Could you repeat every line below exactly, skipping the images?

(Extracted records Opens)

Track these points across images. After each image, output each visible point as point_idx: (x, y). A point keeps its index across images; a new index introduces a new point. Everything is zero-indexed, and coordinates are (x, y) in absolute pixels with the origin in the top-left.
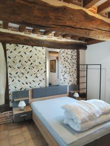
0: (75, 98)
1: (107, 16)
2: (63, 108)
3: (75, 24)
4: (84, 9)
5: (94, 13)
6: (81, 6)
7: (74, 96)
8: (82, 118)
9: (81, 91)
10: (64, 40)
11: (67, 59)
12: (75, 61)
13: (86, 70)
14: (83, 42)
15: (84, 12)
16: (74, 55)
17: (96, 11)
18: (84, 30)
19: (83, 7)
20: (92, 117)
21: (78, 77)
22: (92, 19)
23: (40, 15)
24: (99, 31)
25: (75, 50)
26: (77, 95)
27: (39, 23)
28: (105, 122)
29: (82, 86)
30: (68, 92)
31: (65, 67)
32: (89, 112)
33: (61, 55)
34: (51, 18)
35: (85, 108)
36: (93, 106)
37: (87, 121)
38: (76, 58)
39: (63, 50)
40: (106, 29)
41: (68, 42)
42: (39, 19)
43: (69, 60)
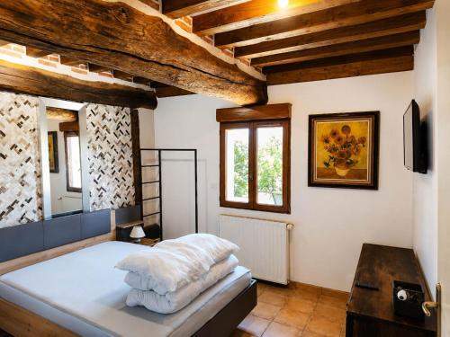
0: (134, 241)
1: (213, 41)
2: (123, 267)
3: (148, 52)
4: (166, 19)
5: (186, 29)
6: (158, 9)
7: (132, 236)
8: (178, 280)
9: (149, 222)
10: (93, 77)
11: (104, 131)
12: (127, 139)
13: (157, 163)
14: (146, 88)
15: (166, 25)
16: (123, 121)
17: (191, 27)
18: (166, 68)
19: (163, 13)
20: (196, 274)
21: (138, 183)
22: (184, 45)
23: (57, 17)
24: (198, 72)
25: (127, 109)
26: (139, 232)
27: (53, 37)
28: (220, 281)
29: (149, 207)
30: (113, 228)
31: (101, 155)
32: (190, 263)
33: (88, 121)
34: (89, 30)
35: (178, 257)
36: (194, 249)
37: (187, 284)
38: (129, 129)
39: (92, 106)
40: (211, 71)
41: (107, 84)
42: (54, 27)
43: (111, 137)
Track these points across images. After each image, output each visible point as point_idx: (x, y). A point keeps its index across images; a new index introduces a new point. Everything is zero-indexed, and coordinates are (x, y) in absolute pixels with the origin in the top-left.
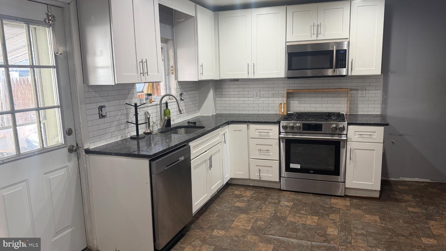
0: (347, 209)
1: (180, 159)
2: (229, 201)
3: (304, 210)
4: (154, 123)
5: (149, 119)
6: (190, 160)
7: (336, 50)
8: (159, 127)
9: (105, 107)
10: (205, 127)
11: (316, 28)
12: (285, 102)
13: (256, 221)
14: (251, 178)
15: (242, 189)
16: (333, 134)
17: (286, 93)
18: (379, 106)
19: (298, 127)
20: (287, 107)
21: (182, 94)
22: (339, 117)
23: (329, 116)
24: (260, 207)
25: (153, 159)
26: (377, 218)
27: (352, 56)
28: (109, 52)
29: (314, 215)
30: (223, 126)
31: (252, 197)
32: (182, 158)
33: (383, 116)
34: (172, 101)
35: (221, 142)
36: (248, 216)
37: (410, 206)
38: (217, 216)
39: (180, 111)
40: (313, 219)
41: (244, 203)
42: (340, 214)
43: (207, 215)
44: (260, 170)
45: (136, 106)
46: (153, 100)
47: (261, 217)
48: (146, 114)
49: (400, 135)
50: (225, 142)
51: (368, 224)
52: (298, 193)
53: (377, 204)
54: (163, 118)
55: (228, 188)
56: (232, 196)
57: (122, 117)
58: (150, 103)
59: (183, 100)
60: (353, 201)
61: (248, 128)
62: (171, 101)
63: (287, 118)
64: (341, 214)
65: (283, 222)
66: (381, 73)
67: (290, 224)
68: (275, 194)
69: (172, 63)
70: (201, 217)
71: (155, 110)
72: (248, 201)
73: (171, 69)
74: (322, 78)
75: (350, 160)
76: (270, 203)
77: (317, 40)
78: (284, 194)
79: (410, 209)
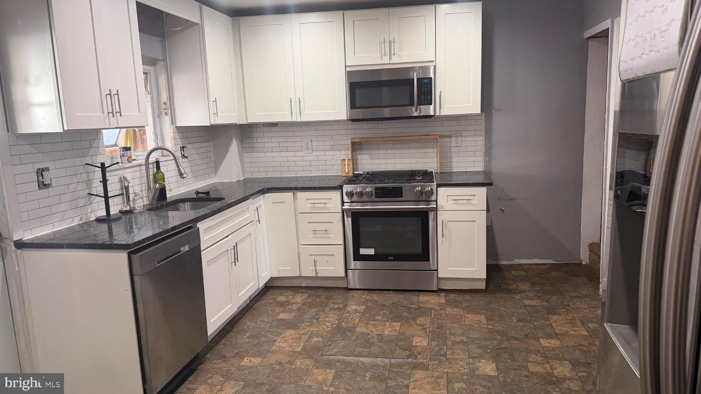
0: (441, 309)
1: (182, 249)
2: (268, 313)
3: (380, 315)
4: (136, 194)
5: (127, 188)
6: (200, 252)
7: (418, 79)
8: (146, 202)
9: (48, 171)
10: (224, 199)
11: (387, 45)
12: (350, 157)
13: (310, 337)
14: (303, 276)
15: (290, 293)
16: (417, 201)
17: (350, 143)
18: (481, 159)
19: (369, 192)
20: (353, 164)
21: (183, 147)
22: (427, 176)
23: (411, 175)
24: (317, 317)
25: (134, 250)
26: (483, 318)
27: (440, 87)
28: (51, 79)
29: (395, 320)
30: (255, 196)
31: (304, 304)
32: (186, 248)
33: (486, 173)
34: (168, 158)
35: (253, 221)
36: (298, 331)
37: (527, 298)
38: (248, 337)
39: (181, 174)
40: (394, 326)
41: (291, 313)
42: (431, 315)
43: (233, 337)
44: (315, 262)
45: (103, 167)
46: (133, 158)
47: (317, 331)
48: (123, 180)
49: (512, 199)
50: (259, 221)
51: (469, 327)
52: (372, 291)
53: (483, 299)
54: (152, 187)
55: (268, 293)
56: (273, 305)
57: (80, 187)
58: (129, 162)
59: (186, 157)
60: (449, 297)
61: (295, 198)
62: (165, 159)
63: (354, 181)
64: (433, 315)
65: (350, 335)
66: (482, 111)
67: (360, 336)
68: (338, 296)
69: (164, 97)
70: (222, 341)
71: (137, 174)
72: (299, 309)
73: (164, 107)
74: (400, 121)
75: (443, 237)
76: (331, 309)
77: (390, 64)
78: (353, 295)
79: (527, 302)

(Extracted records Closes)

- Result for this task:
Track these points across images. After each image, output each visible point as point_idx: (x, y). A point keeps its index across images; a new index introduces a new point. Everything is zero-indexed, and coordinates are (x, y) in absolute pixels with the origin in the top-left.
0: (75, 98)
1: (107, 16)
2: (63, 108)
3: (75, 24)
4: (84, 9)
5: (94, 13)
6: (81, 6)
7: (74, 96)
8: (82, 118)
9: (81, 91)
10: (64, 40)
11: (67, 59)
12: (75, 61)
13: (86, 70)
14: (83, 42)
15: (84, 12)
16: (74, 55)
17: (96, 11)
18: (84, 30)
19: (83, 7)
20: (92, 117)
21: (78, 77)
22: (92, 19)
23: (40, 15)
24: (99, 31)
25: (75, 50)
26: (77, 95)
27: (39, 23)
28: (105, 122)
29: (82, 86)
30: (68, 92)
31: (65, 67)
32: (89, 112)
33: (61, 55)
34: (51, 18)
35: (85, 108)
36: (93, 106)
37: (87, 121)
38: (76, 58)
39: (63, 50)
40: (106, 29)
41: (68, 42)
42: (39, 19)
43: (69, 60)
0: (134, 241)
1: (213, 41)
2: (123, 267)
3: (148, 52)
4: (166, 19)
5: (186, 29)
6: (158, 9)
7: (132, 236)
8: (178, 280)
9: (149, 222)
10: (93, 77)
11: (104, 131)
12: (127, 139)
13: (157, 163)
14: (146, 88)
15: (166, 25)
16: (123, 121)
17: (191, 27)
18: (166, 68)
19: (163, 13)
20: (196, 274)
21: (138, 183)
22: (184, 45)
23: (57, 17)
24: (198, 72)
25: (127, 109)
26: (139, 232)
27: (53, 37)
28: (220, 281)
29: (149, 207)
30: (113, 228)
31: (101, 155)
32: (190, 263)
33: (88, 121)
34: (89, 30)
35: (178, 257)
36: (194, 249)
37: (187, 284)
38: (129, 129)
39: (92, 106)
40: (211, 71)
41: (107, 84)
42: (54, 27)
43: (111, 137)
Track these points across images. After each image, output each visible point as point_idx: (x, y). A point keeps its index across images; a new index introduces a new point. Everything is zero-indexed, and coordinates are (x, y) in absolute pixels with the origin in the top-left.
0: (347, 209)
1: (180, 159)
2: (229, 201)
3: (304, 210)
4: (154, 123)
5: (149, 119)
6: (190, 160)
7: (336, 50)
8: (159, 127)
9: (105, 107)
10: (205, 127)
11: (316, 28)
12: (285, 102)
13: (256, 221)
14: (251, 178)
15: (242, 189)
16: (333, 134)
17: (286, 93)
18: (379, 106)
19: (298, 127)
20: (287, 107)
21: (182, 94)
22: (339, 117)
23: (329, 116)
24: (260, 207)
25: (153, 159)
26: (377, 218)
27: (352, 56)
28: (109, 52)
29: (314, 215)
30: (223, 126)
31: (252, 197)
32: (182, 158)
33: (383, 116)
34: (172, 101)
35: (221, 142)
36: (248, 216)
37: (410, 206)
38: (217, 216)
39: (180, 111)
40: (313, 219)
41: (244, 203)
42: (340, 214)
43: (207, 215)
44: (260, 170)
45: (136, 106)
46: (153, 100)
47: (261, 217)
48: (146, 114)
49: (400, 135)
50: (225, 142)
51: (368, 224)
52: (298, 193)
53: (377, 204)
54: (163, 118)
55: (228, 188)
56: (232, 196)
57: (122, 117)
58: (150, 103)
59: (183, 100)
60: (353, 201)
61: (248, 128)
62: (171, 101)
63: (287, 118)
64: (341, 214)
65: (283, 222)
66: (381, 73)
67: (290, 224)
68: (275, 194)
69: (172, 63)
70: (201, 217)
71: (155, 110)
72: (248, 201)
73: (171, 69)
74: (322, 78)
75: (350, 160)
76: (270, 203)
77: (317, 40)
78: (284, 194)
79: (410, 209)
0: (441, 309)
1: (182, 249)
2: (268, 313)
3: (380, 315)
4: (136, 194)
5: (127, 188)
6: (200, 252)
7: (418, 79)
8: (146, 202)
9: (48, 171)
10: (224, 199)
11: (387, 45)
12: (350, 157)
13: (310, 337)
14: (303, 276)
15: (290, 293)
16: (417, 201)
17: (350, 143)
18: (481, 159)
19: (369, 192)
20: (353, 164)
21: (183, 147)
22: (427, 176)
23: (411, 175)
24: (317, 317)
25: (134, 250)
26: (483, 318)
27: (440, 87)
28: (51, 79)
29: (395, 320)
30: (255, 196)
31: (304, 304)
32: (186, 248)
33: (486, 173)
34: (168, 158)
35: (253, 221)
36: (298, 331)
37: (527, 298)
38: (248, 337)
39: (181, 174)
40: (394, 326)
41: (291, 313)
42: (431, 315)
43: (233, 337)
44: (315, 262)
45: (103, 167)
46: (133, 158)
47: (317, 331)
48: (123, 180)
49: (512, 199)
50: (259, 221)
51: (469, 327)
52: (372, 291)
53: (483, 299)
54: (152, 187)
55: (268, 293)
56: (273, 305)
57: (80, 187)
58: (129, 162)
59: (186, 157)
60: (449, 297)
61: (295, 198)
62: (165, 159)
63: (354, 181)
64: (433, 315)
65: (350, 335)
66: (482, 111)
67: (360, 336)
68: (338, 296)
69: (164, 97)
70: (222, 341)
71: (137, 174)
72: (299, 309)
73: (164, 107)
74: (400, 121)
75: (443, 237)
76: (331, 309)
77: (390, 64)
78: (353, 295)
79: (527, 302)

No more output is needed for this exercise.